> [Selected text]

## start

Bug 1953798

Summary: GCP e2e (parallel and upgrade) regularly trigger KubeAPIErrorBudgetBurn alert, also happens on AWS
Product: OpenShift Container Platform Reporter: Clayton Coleman <ccoleman>
Component: kube-apiserverAssignee: Stefan Schimanski <sttts>
Status: CLOSED ERRATA QA Contact: Ke Wang <kewang>
Severity: high Docs Contact:
Priority: unspecified    
Version: 4.8CC: aos-bugs, danili, deads, mfojtik, pdsilva, pkhaire, sttts, wking, xxia
Target Milestone: ---   
Target Release: 4.8.0   
Hardware: Unspecified   
OS: Unspecified   
Whiteboard:
Fixed In Version: Doc Type: No Doc Update
Doc Text:
Story Points: ---
Clone Of: Environment:
Last Closed: 2021-07-27 23:04:01 UTC Type: Bug
Regression: --- Mount Type: ---
Documentation: --- CRM:
Verified Versions: Category: ---
oVirt Team: --- RHEL 7.3 requirements from Atomic Host:
Cloudforms Team: --- Target Upstream Version:
Embargoed:
Bug Depends On:    
Bug Blocks: 1969552    

Description Clayton Coleman 2021-04-27 00:36:44 UTC
KubeAPIErrorBudgetBurn is firing in about 15% of GCP e2e (parallel) and upgrade jobs, causing tests to fail.

The cause of the failure needs to be investigated before 4.8 because this may point to a significant issue causing the alert to fire on GCP clusters.

The GCP test will move this to "known failing" with this bug until a fix is located.

## end

> [Written problem 1] Reproduce the part of the bug report that begins with the words containing "Description Clayton Coleman" and ends with "on GCP clusters.".
> [Written problem 2] According to the bug report, in roughly what share of GCP e2e (parallel) and upgrade jobs does the KubeAPIErrorBudgetBurn alert fire?
The items have no connection to the bug report.

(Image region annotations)
## start

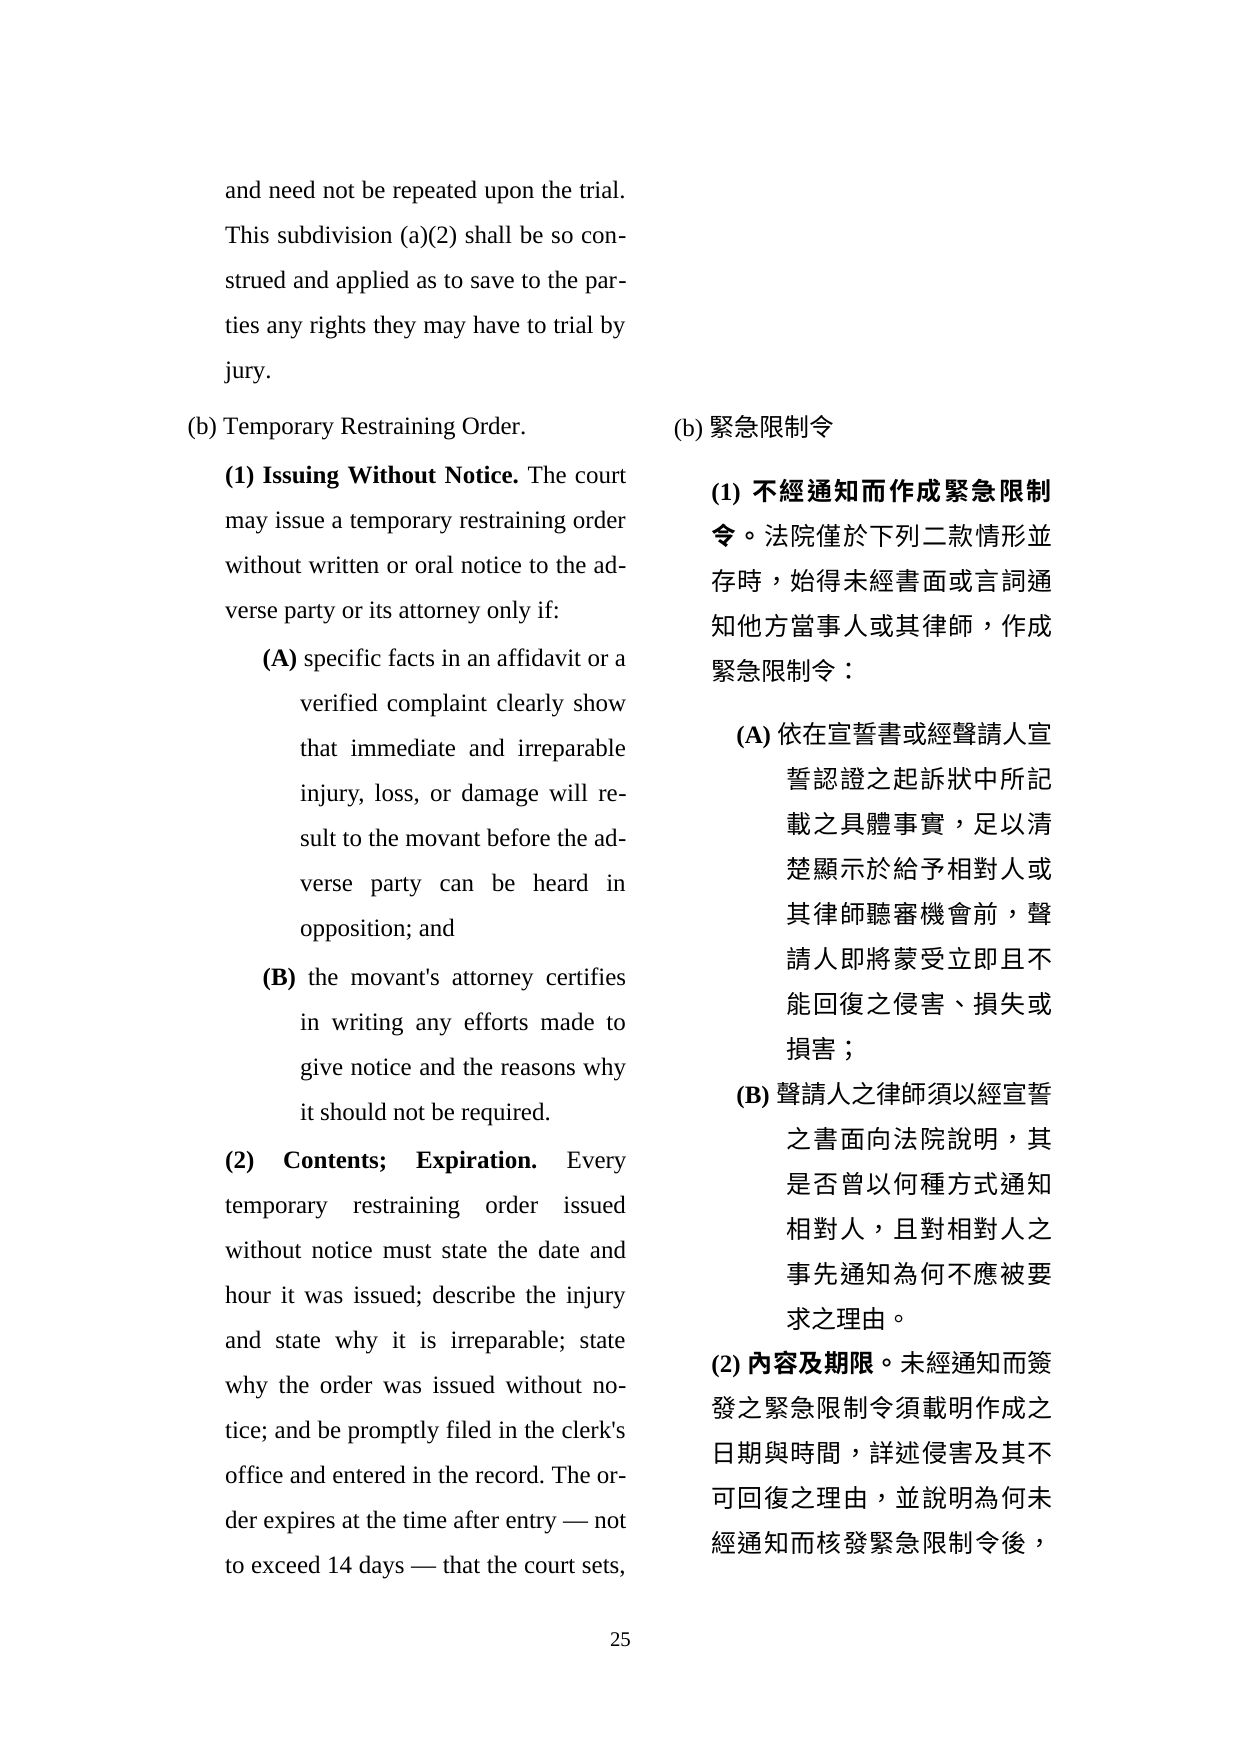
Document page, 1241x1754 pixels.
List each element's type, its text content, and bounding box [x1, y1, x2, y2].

table_cell and need not be repeated upon the trial. This subdivision (a)(2) shall be so con­strued and applied as to save to the par­ties any rights they may have to trial by jury. [176, 165, 637, 401]
table_cell (b) Temporary Restraining Order. (1) Issuing Without Notice. The court may issue a temporary restraining order without written or oral notice to the ad­verse party or its attorney only if: (A) specific facts in an affidavit or a verified complaint clearly show that immediate and irreparable injury, loss, or damage will re­sult to the movant before the ad­verse party can be heard in opposition; and (B) the movant's attorney certifies in writing any efforts made to give notice and the reasons why it should not be required. (2) Contents; Expiration. Every temporary restraining order issued without notice must state the date and hour it was issued; describe the injury and state why it is irreparable; state why the order was issued without no­tice; and be promptly filed in the clerk's office and entered in the record. The or­der expires at the time after entry — not to exceed 14 days — that the court sets, [176, 401, 637, 1577]
table_cell [638, 165, 1064, 401]
table_cell (b) 緊急限制令 (1) 不經通知而作成緊急限制令。法院僅於下列二款情形並存時，始得未經書面或言詞通知他方當事人或其律師，作成緊急限制令： (A) 依在宣誓書或經聲請人宣誓認證之起訴狀中所記載之具體事實，足以清楚顯示於給予相對人或其律師聽審機會前，聲請人即將蒙受立即且不能回復之侵害、損失或損害； (B) 聲請人之律師須以經宣誓之書面向法院說明，其是否曾以何種方式通知相對人，且對相對人之事先通知為何不應被要求之理由。 (2) 內容及期限。未經通知而簽發之緊急限制令須載明作成之日期與時間，詳述侵害及其不可回復之理由，並說明為何未經通知而核發緊急限制令後， [638, 401, 1064, 1577]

## end

> [Task solution 1]
Description Clayton Coleman 2021-04-27 00:36:44 UTC
KubeAPIErrorBudgetBurn is firing in about 15% of GCP e2e (parallel) and upgrade jobs, causing tests to fail.

The cause of the failure needs to be investigated before 4.8 because this may point to a significant issue causing the alert to fire on GCP clusters.

> [Task solution 2] About 15% of them.